Yusuke Yanagi; Takahiro Watanabe; Yuya Hara; Yoshitaka Sato; Hiroshi Kimura; Takayuki Murata

doi:10.3389/fmicb.2022.870816

EBV Exploits RNA m⁶A Modification to Promote Cell Survival and Progeny Virus Production During Lytic Cycle

Front Microbiol. 2022 Jun 15:13:870816. doi: 10.3389/fmicb.2022.870816. eCollection 2022.

Authors

Yusuke Yanagi¹, Takahiro Watanabe¹, Yuya Hara¹, Yoshitaka Sato¹, Hiroshi Kimura¹, Takayuki Murata^{1

2}

Affiliations

¹ Department of Virology, Nagoya University Graduate School of Medicine, Nagoya, Japan.
² Department of Virology and Parasitology, Fujita Health University School of Medicine, Toyoake, Japan.

Abstract

N6-methyladenosine (m⁶A) mediates various biological processes by affecting RNA stability, splicing, and translational efficiency. The roles of m⁶A modification in Epstein-Barr virus (EBV) infection in the lytic phase are unclear.

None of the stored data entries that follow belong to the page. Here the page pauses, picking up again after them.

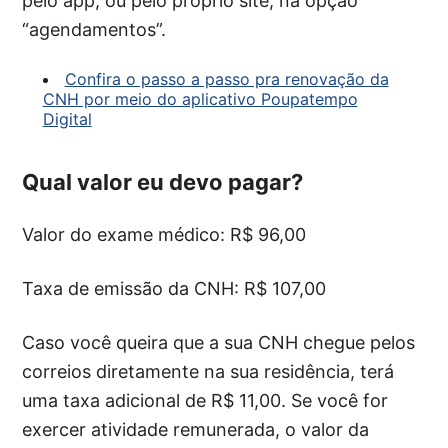
pelo app, ou pelo próprio site, na opção
“agendamentos”.
Confira o passo a passo pra renovação da
CNH por meio do aplicativo Poupatempo
Digital
Qual valor eu devo pagar?
Valor do exame médico: R$ 96,00
Taxa de emissão da CNH: R$ 107,00
Caso você queira que a sua CNH chegue pelos
correios diretamente na sua residência, terá
uma taxa adicional de R$ 11,00. Se você for
exercer atividade remunerada, o valor da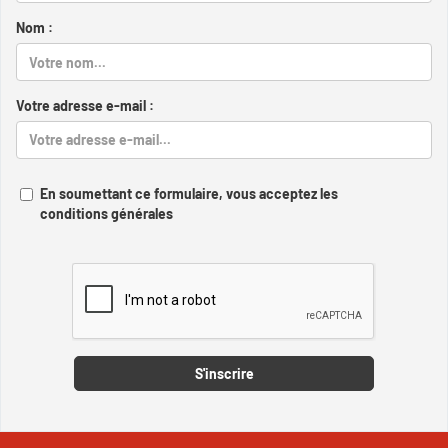
Nom :
Votre adresse e-mail :
En soumettant ce formulaire, vous acceptez les
conditions générales
Captcha
S'inscrire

Here, knockout of the m⁶A methyltransferase, N6-methyladenosine methyltransferase-like 3 (METTL3), or inhibition of methylation by DAA or UZH1a decreased the expression of viral lytic proteins and reduced progeny virion production. Interestingly, cell growth and viability were decreased by induction of the lytic cycle in METTL3-knockout or inhibitor-treated cells. Apoptosis was induced in those conditions possibly because of a decreased level of the anti-apoptotic viral protein, BHRF1. Therefore, m⁶A shows potential as a target of lytic induction therapy for EBV-associated cancers, including Burkitt lymphoma.

Keywords: 3-deazaadenosine; EBV; METTL3; lytic cycle; m6A modification.